In the United States, the recent case of 19-year-old Sharon Conley of Colorado is a chilling example of an American female newly converted to Islam and seeking jihad, imagining she will engage in combat, work as a nurse and marry a fighter. Even under FBI interrogation, she remained committed to waging jihad.

Female Islamists, even violent jihadists, have long been prominent. In 2010, Afia Siddiqui, a neuroscientist from Pakistan, was found guilty in New York City of attempted murder of U.S. personnel investigating her material support to Al Qaeda. She is now serving an 86-year sentence in federal prison.

Siddiqui’s descent into radicalization and her equally disturbing rise to national adulation in Pakistan, where she remains lionized as a “Daughter of the Nation,” was brilliantly detailed by Deborah Scroggins in her book, “Wanted Women.” Scroggins revealed Siddiqui’s dual dimensions: her fanatical commitment to jihadist ideology and the way she used the advantages she enjoyed in the West to radicalize others. ISIS, recognizing her stature, even offered to give up its captives, including the late James Foley, in return for her release in an attempt to broaden its global outreach.

In our correspondence, Scroggins reminded me her scholarship of Siddiqui underlined how “women have always been swept up by the romance of jihad just like men.”

At their most extreme, female jihadists become suicide bombers. Developed by the female Tamil Tigers, suicide bombing was imported by Hezbollah and became the hallmark of the Second Intifada against Israel. Radical clerics issued fatwahs legitimizing women as suicide bombers.

Dr.
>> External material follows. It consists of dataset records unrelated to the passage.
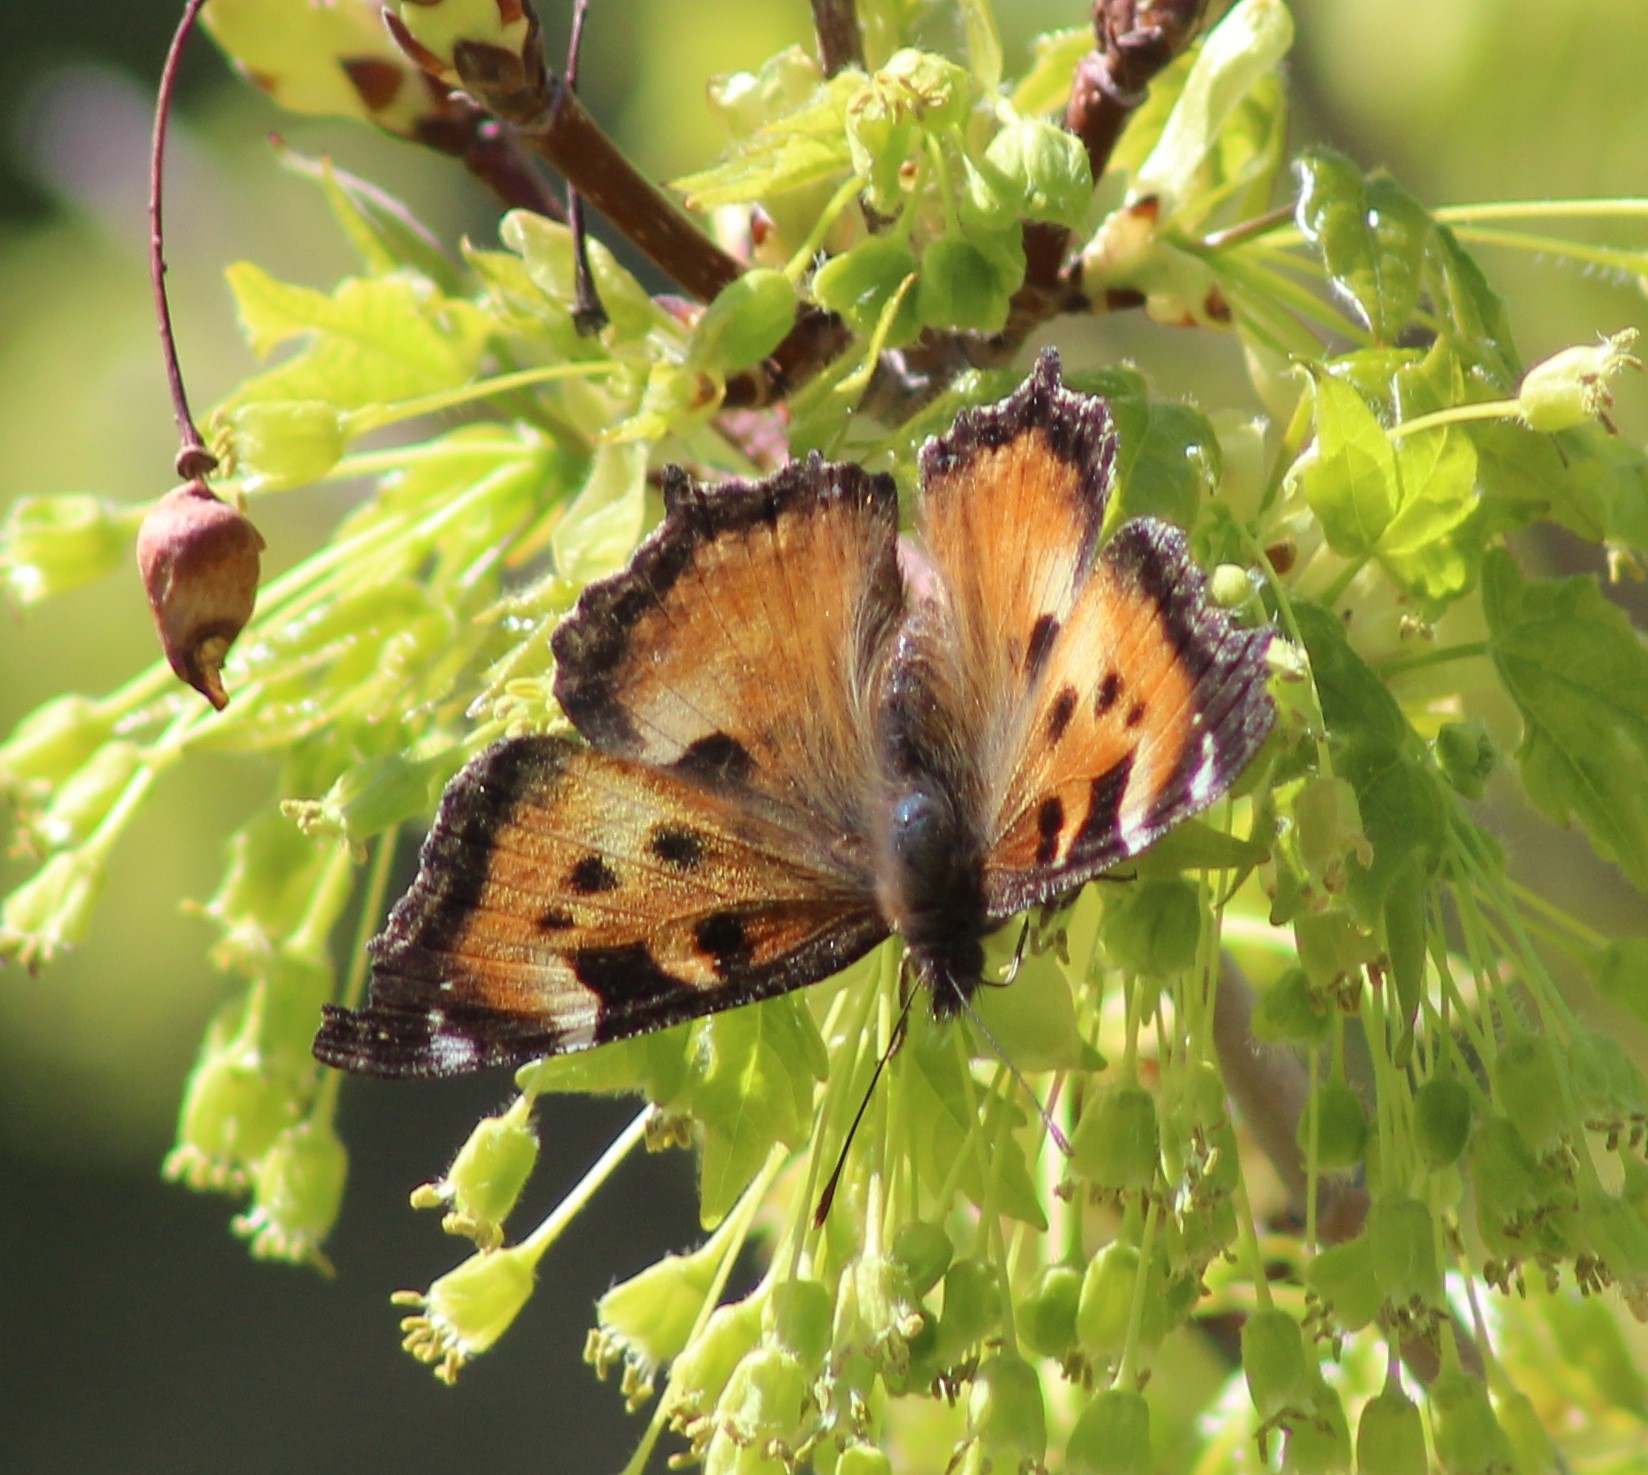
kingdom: Animalia
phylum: Arthropoda
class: Insecta
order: Lepidoptera
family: Nymphalidae
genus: Nymphalis
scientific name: Nymphalis californica
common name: California tortoiseshell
Anat Berko, a counterterrorism expert with the Israeli Defense Force, named them “The Smarter Bomb,” based on her 14-year studies of captured female Palestinian jihadists. Berko found their motives were as numerous as their identities. Some, sexually compromised in ways that they thought sullied their honor, believed martyrdom would absolve them of sin. Others were militant operatives, as politically motivated as their male counterparts. The point is, each one saw herself as an active jihadist.

Since ISIS burst onto the global stage, we have been enthralled by its brutality – decapitations, crucifixions, the severing of a Christian child in half, the beheadings of babies and the executions of children by hanging, shooting and decapitation. Certainly, many of these brutalities – executions, stonings, rape, child marriage, forced marriage and slavery – have befallen women.

If women have been considered in the public discourse, it is mostly through the lens of ISIS’ misogyny - commentators worry that even that has been relegated to the margins. But even less attention has been given to women who choose to participate in ISIS as perpetrators, rather than as victims.

Islamist ideology is intrinsically supremacist, racist and expansionist. It is also by definition anti-Semitic and misogynistic.

Regardless of what attracts them, women jihadists serve a fleeting purpose for ISIS. They are unaware that they will progressively lose their freedoms as they empower Islamism through their actions.

But Western women are joining ISIS nonetheless, so Americans must recognize the deadly ideology that attracts them for what it is: lethally totalitarian, misogynistic, anti-Semitic, supremacist and profoundly anti-democratic.

Political Islamism, whether espoused by men or women, is the gravest threat to secular democracy man has known. By unveiling these invisible women for the radical Jihadists they truly are, we can begin to confront Islamist ideology for what it is: a singularly lethal assault upon our sacred ideals.